Bayes Theorem is one of the most powerful equation in Statistics. It uses prior knowledge and takes a different approach compared to Frequenist approch. Bayesian vs Frequentist debate has a big history and an on-going debate. It is imperative to understand both sides of the table.
In this blog, we will introduce Bayesian Linear regression and the math behind it. We will also compare it with general linear regression.
From the frequentist approch, the linear regression will be of below form.
\(y=\beta_0+\beta_1x_1+\beta_2x_2+e\)
We have seen various forms of linear regression throughout the class. Here y is the response variable and x are the predictor variables. All we do is to find the weights of \(\beta\) by minimizing residual sum squares(RSS). Line of best fit is formed using OLS method.
With all these calculation, we boild down to single estimate for the model parameters with confidence interval using training data. Our model is completely informed by the data.

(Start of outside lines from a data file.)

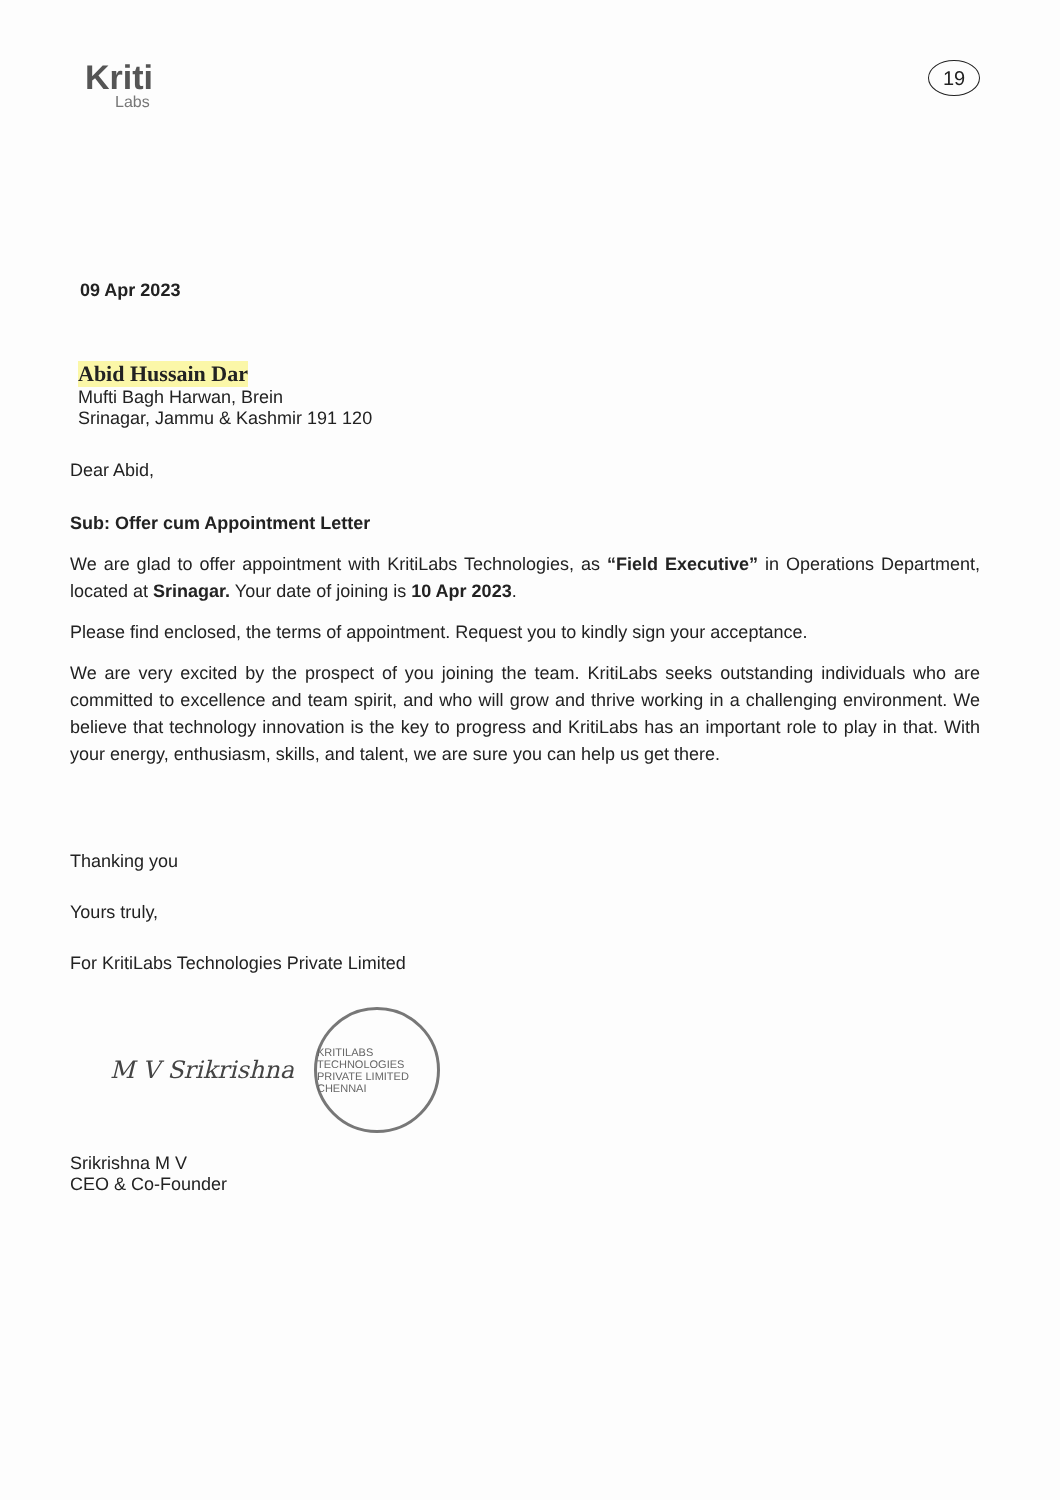Kriti
Labs
19
09 Apr 2023
Abid Hussain Dar
Mufti Bagh Harwan, Brein
Srinagar, Jammu & Kashmir 191 120
Dear Abid,
Sub: Offer cum Appointment Letter
We are glad to offer appointment with KritiLabs Technologies, as “Field Executive” in Operations Department, located at Srinagar. Your date of joining is 10 Apr 2023.
Please find enclosed, the terms of appointment. Request you to kindly sign your acceptance.
We are very excited by the prospect of you joining the team. KritiLabs seeks outstanding individuals who are committed to excellence and team spirit, and who will grow and thrive working in a challenging environment. We believe that technology innovation is the key to progress and KritiLabs has an important role to play in that. With your energy, enthusiasm, skills, and talent, we are sure you can help us get there.
Thanking you
Yours truly,
For KritiLabs Technologies Private Limited
M V Srikrishna
KRITILABS TECHNOLOGIES PRIVATE LIMITED CHENNAI
Srikrishna M V
CEO & Co-Founder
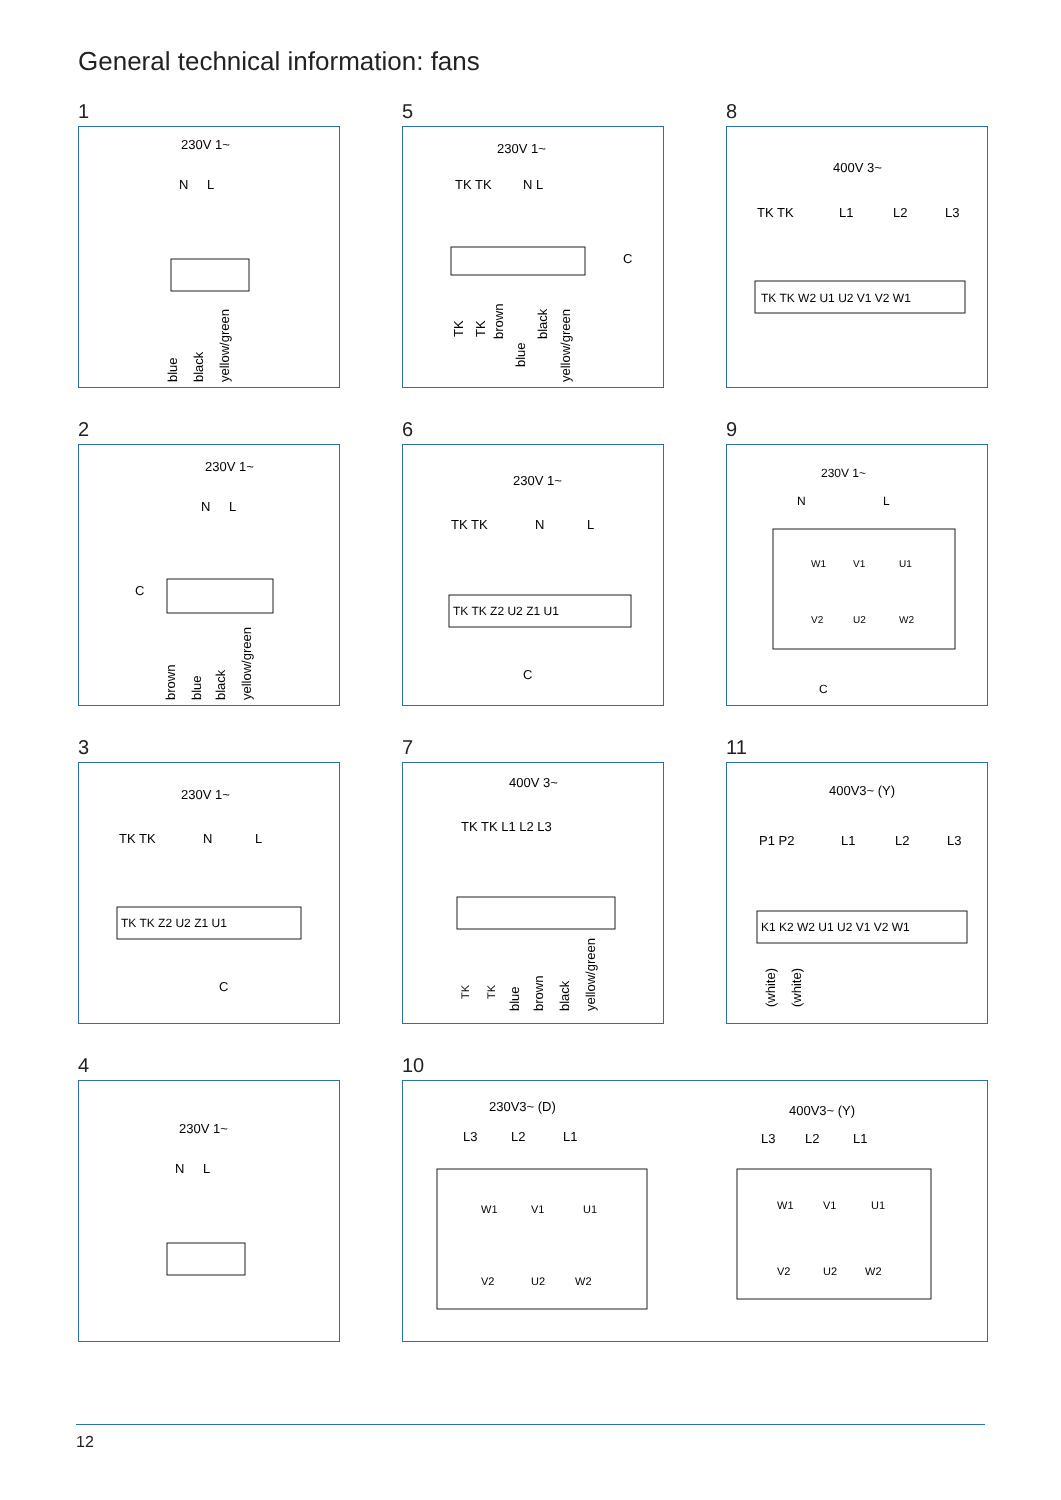General technical information: fans
1
230V 1~
N
L
blue
black
yellow/green
5
230V 1~
TK TK
N L
C
TK
TK
brown
blue
black
yellow/green
8
400V 3~
TK TK
L1
L2
L3
TK TK W2 U1 U2 V1 V2 W1
2
230V 1~
N
L
C
brown
blue
black
yellow/green
6
230V 1~
TK TK
N
L
TK TK Z2 U2 Z1 U1
C
9
230V 1~
N
L
W1
V1
U1
V2
U2
W2
C
3
230V 1~
TK TK
N
L
TK TK Z2 U2 Z1 U1
C
7
400V 3~
TK TK L1 L2 L3
TK
TK
blue
brown
black
yellow/green
11
400V3~ (Y)
P1 P2
L1
L2
L3
K1 K2 W2 U1 U2 V1 V2 W1
(white)
(white)
4
230V 1~
N
L
10
230V3~ (D)
L3
L2
L1
W1
V1
U1
V2
U2
W2
400V3~ (Y)
L3
L2
L1
W1
V1
U1
V2
U2
W2
12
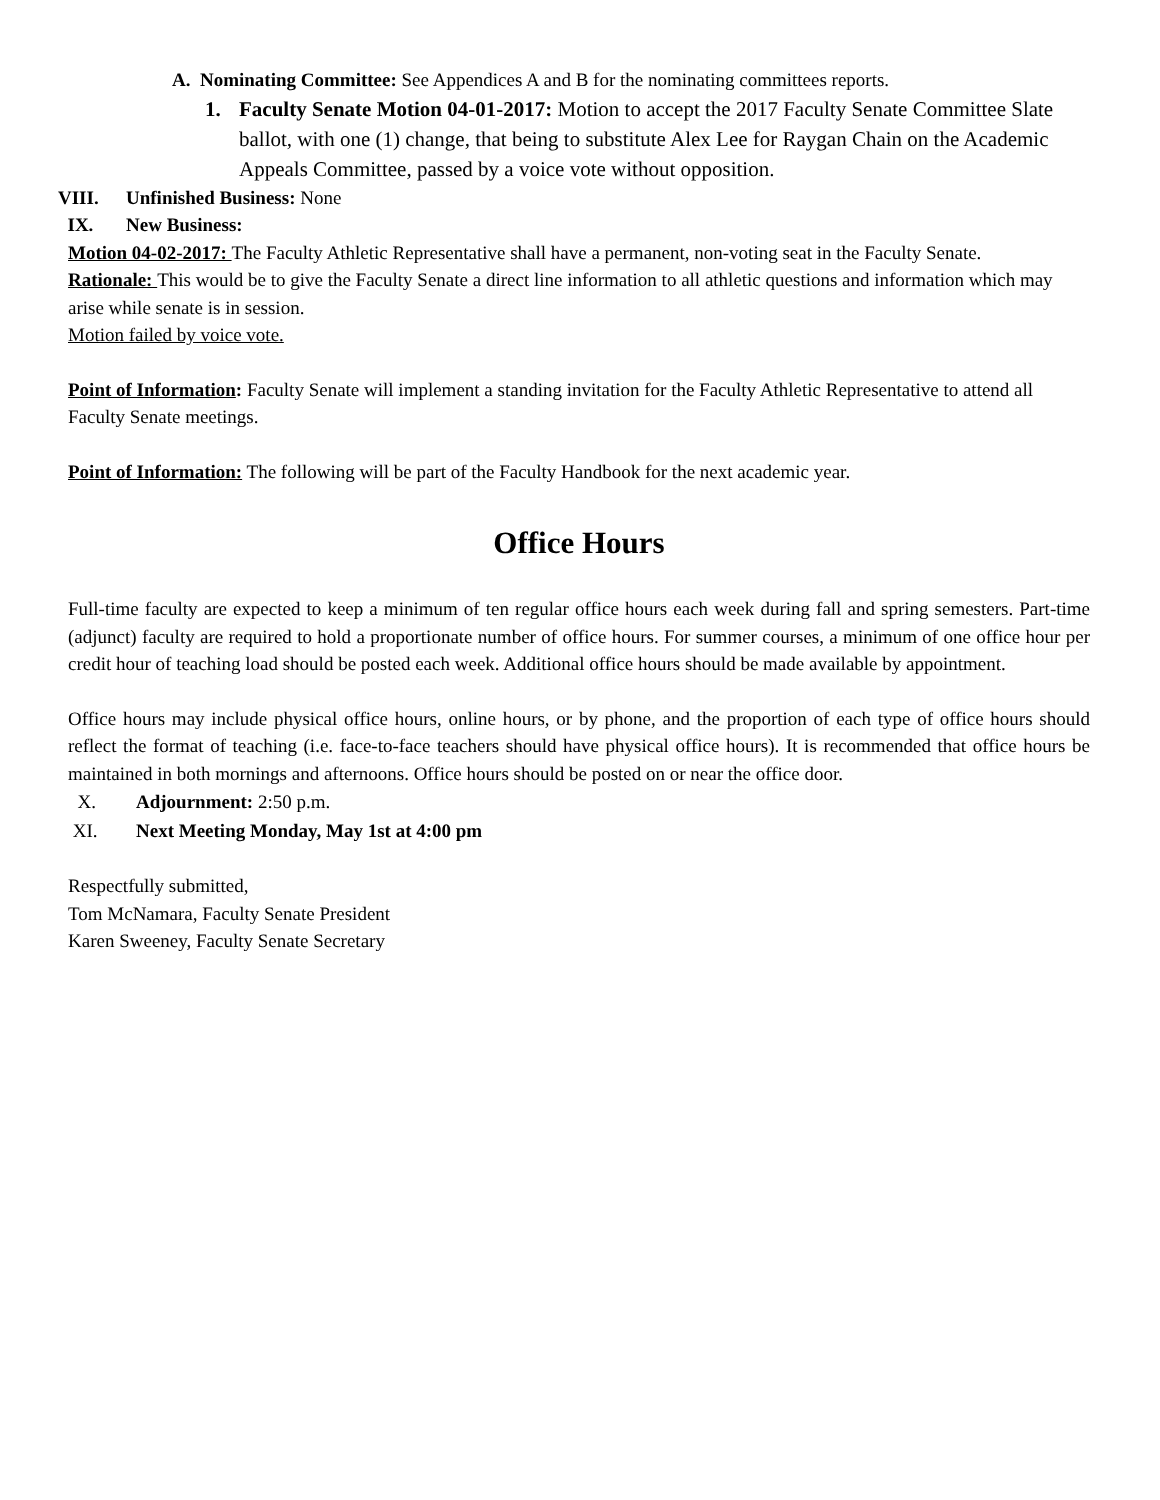A. Nominating Committee: See Appendices A and B for the nominating committees reports.
1. Faculty Senate Motion 04-01-2017: Motion to accept the 2017 Faculty Senate Committee Slate ballot, with one (1) change, that being to substitute Alex Lee for Raygan Chain on the Academic Appeals Committee, passed by a voice vote without opposition.
VIII. Unfinished Business: None
IX. New Business:
Motion 04-02-2017: The Faculty Athletic Representative shall have a permanent, non-voting seat in the Faculty Senate.
Rationale: This would be to give the Faculty Senate a direct line information to all athletic questions and information which may arise while senate is in session.
Motion failed by voice vote.
Point of Information: Faculty Senate will implement a standing invitation for the Faculty Athletic Representative to attend all Faculty Senate meetings.
Point of Information: The following will be part of the Faculty Handbook for the next academic year.
Office Hours
Full-time faculty are expected to keep a minimum of ten regular office hours each week during fall and spring semesters. Part-time (adjunct) faculty are required to hold a proportionate number of office hours. For summer courses, a minimum of one office hour per credit hour of teaching load should be posted each week. Additional office hours should be made available by appointment.
Office hours may include physical office hours, online hours, or by phone, and the proportion of each type of office hours should reflect the format of teaching (i.e. face-to-face teachers should have physical office hours). It is recommended that office hours be maintained in both mornings and afternoons. Office hours should be posted on or near the office door.
X. Adjournment: 2:50 p.m.
XI. Next Meeting Monday, May 1st at 4:00 pm
Respectfully submitted,
Tom McNamara, Faculty Senate President
Karen Sweeney, Faculty Senate Secretary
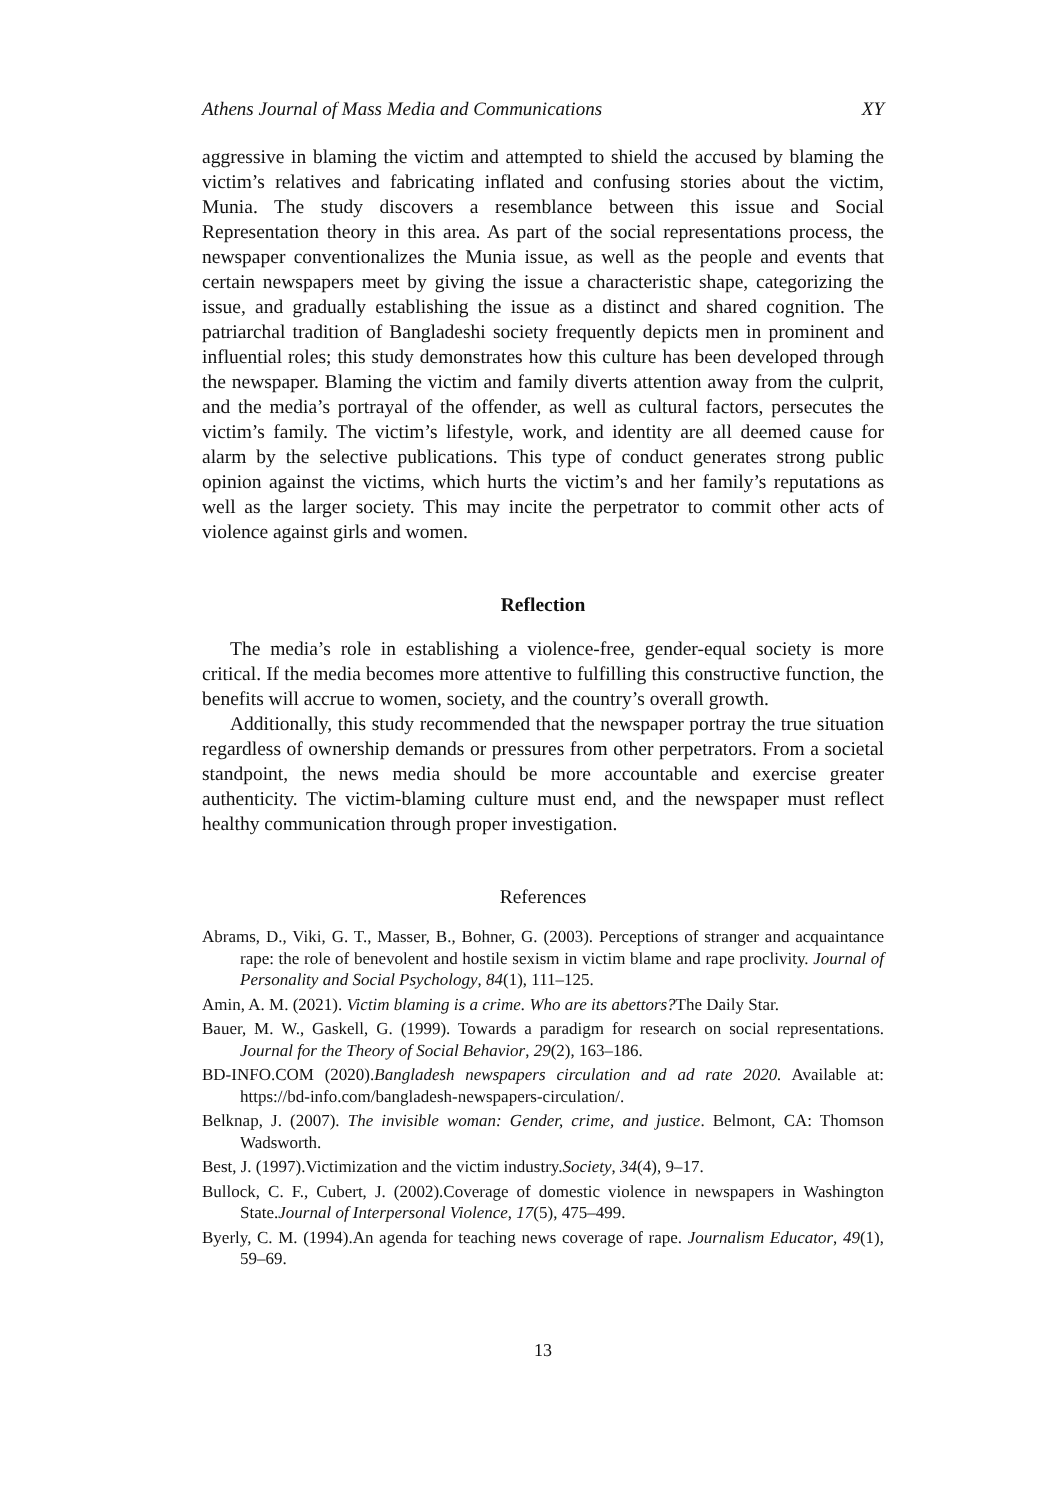Athens Journal of Mass Media and Communications XY
aggressive in blaming the victim and attempted to shield the accused by blaming the victim’s relatives and fabricating inflated and confusing stories about the victim, Munia. The study discovers a resemblance between this issue and Social Representation theory in this area. As part of the social representations process, the newspaper conventionalizes the Munia issue, as well as the people and events that certain newspapers meet by giving the issue a characteristic shape, categorizing the issue, and gradually establishing the issue as a distinct and shared cognition. The patriarchal tradition of Bangladeshi society frequently depicts men in prominent and influential roles; this study demonstrates how this culture has been developed through the newspaper. Blaming the victim and family diverts attention away from the culprit, and the media’s portrayal of the offender, as well as cultural factors, persecutes the victim’s family. The victim’s lifestyle, work, and identity are all deemed cause for alarm by the selective publications. This type of conduct generates strong public opinion against the victims, which hurts the victim’s and her family’s reputations as well as the larger society. This may incite the perpetrator to commit other acts of violence against girls and women.
Reflection
The media’s role in establishing a violence-free, gender-equal society is more critical. If the media becomes more attentive to fulfilling this constructive function, the benefits will accrue to women, society, and the country’s overall growth.
Additionally, this study recommended that the newspaper portray the true situation regardless of ownership demands or pressures from other perpetrators. From a societal standpoint, the news media should be more accountable and exercise greater authenticity. The victim-blaming culture must end, and the newspaper must reflect healthy communication through proper investigation.
References
Abrams, D., Viki, G. T., Masser, B., Bohner, G. (2003). Perceptions of stranger and acquaintance rape: the role of benevolent and hostile sexism in victim blame and rape proclivity. Journal of Personality and Social Psychology, 84(1), 111–125.
Amin, A. M. (2021). Victim blaming is a crime. Who are its abettors?The Daily Star.
Bauer, M. W., Gaskell, G. (1999). Towards a paradigm for research on social representations. Journal for the Theory of Social Behavior, 29(2), 163–186.
BD-INFO.COM (2020).Bangladesh newspapers circulation and ad rate 2020. Available at: https://bd-info.com/bangladesh-newspapers-circulation/.
Belknap, J. (2007). The invisible woman: Gender, crime, and justice. Belmont, CA: Thomson Wadsworth.
Best, J. (1997).Victimization and the victim industry.Society, 34(4), 9–17.
Bullock, C. F., Cubert, J. (2002).Coverage of domestic violence in newspapers in Washington State.Journal of Interpersonal Violence, 17(5), 475–499.
Byerly, C. M. (1994).An agenda for teaching news coverage of rape. Journalism Educator, 49(1), 59–69.
13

Once we have our \(\hat\beta\) values, we will estimate the response values.
excercise <- read.csv('./data/excercise.csv',stringsAsFactors = FALSE)
calories <- read.csv('./data/calories.csv',stringsAsFactors = FALSE)
df = merge(x=excercise,y=calories,by='User_ID')
head(df)
## User_ID Gender Age Height Weight Duration Heart_Rate Body_Temp Calories
## 1 10001159 female 67 176 74 12 103 39.6 76
## 2 10001607 female 34 178 79 19 96 40.6 93
## 3 10005485 female 38 178 77 14 82 40.5 49
## 4 10005630 female 39 169 66 8 90 39.6 36
## 5 10006441 male 23 169 73 25 102 40.7 122
## 6 10006606 male 50 183 89 23 96 40.4 130
Now, we will fit a simple linear regression using one variable and estimate the model parameters.
linear_model <- lm(Calories ~ Duration,df)
summary(linear_model)
##
## Call:
## lm(formula = Calories ~ Duration, data = df)
##
## Residuals:
## Min 1Q Median 3Q Max
## -72.290 -11.215 -0.215 9.995 135.019
##
## Coefficients:
## Estimate Std. Error t value Pr(>|t|)
## (Intercept) -21.8597 0.3189 -68.55 <2e-16 ***
## Duration 7.1729 0.0181 396.30 <2e-16 ***
## ---
## Signif. codes: 0 '***' 0.001 '**' 0.01 '*' 0.05 '.' 0.1 ' ' 1
##
## Residual standard error: 18.44 on 14998 degrees of freedom
## Multiple R-squared: 0.9128, Adjusted R-squared: 0.9128
## F-statistic: 1.571e+05 on 1 and 14998 DF, p-value: < 2.2e-16
Here the intercept is -21.85 and the estimated \(\hat\beta\) for duration is is 7.1729. This means, if you excercise duration is 20 minutes, calories which you will burn is
plot(Calories ~ Duration,df)
-21.87+(7*20)
## [1] 118.13
around 118.13 calories. So it provides a single point of estimate. We can add confidence interval to it. Current dataset is of decent size, but if we have a small dataset the estimate fluctuates. This is were Bayesian linear regression comes to the picture.
Bayesian linear regression is an one form of approch to linear regression within the context of Bayesian inference. In Bayesian viewpoint, linear regression is formulated using probability distributions rather than point estimates. Response variable y is not estimated as a single value, but it is assumed to be drawn from probability distribution.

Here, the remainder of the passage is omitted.